Start of Data shown

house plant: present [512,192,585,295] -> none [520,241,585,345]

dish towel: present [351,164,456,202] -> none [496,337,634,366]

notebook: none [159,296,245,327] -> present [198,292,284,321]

End of Data shown
Start of Data shown

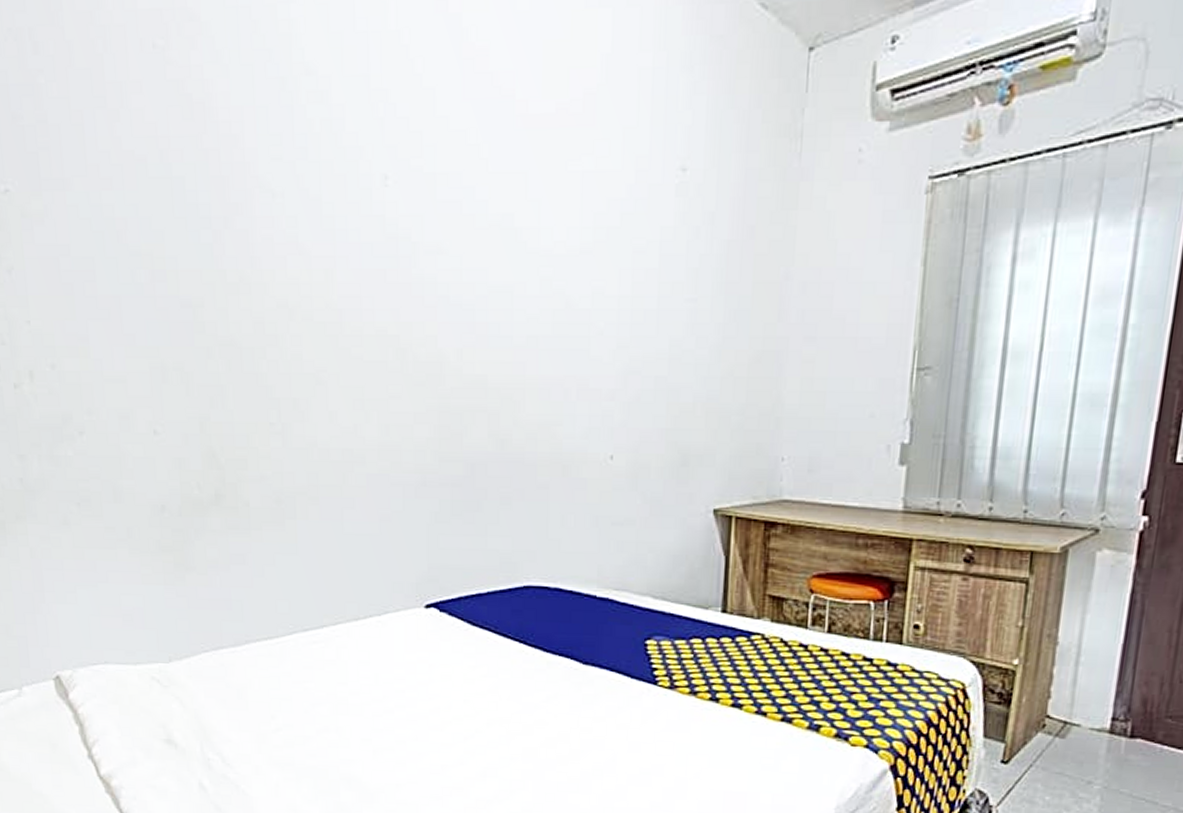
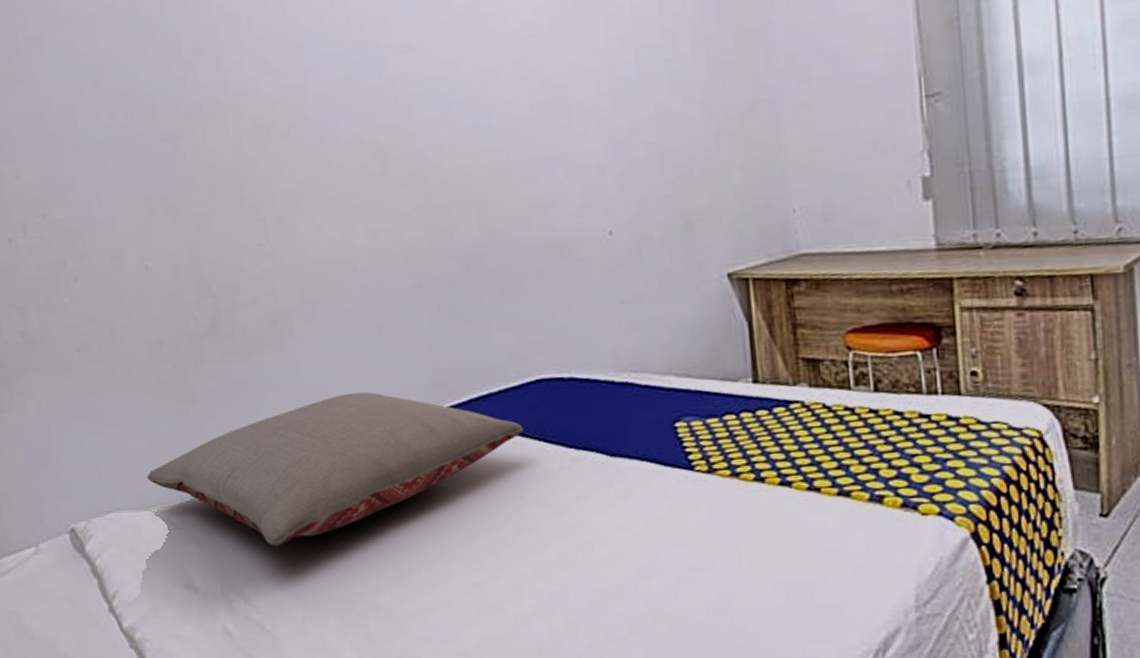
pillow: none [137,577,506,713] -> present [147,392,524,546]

End of Data shown

* Exercise requirements
Copy the stretch of the records above that runs from the line with "dish towel: present" through the line with "notebook: none [159,296,245,327]". Both end lines belong in the copy, and nothing else does.

* Finished exercise
dish towel: present [351,164,456,202] -> none [496,337,634,366]

notebook: none [159,296,245,327] -> present [198,292,284,321]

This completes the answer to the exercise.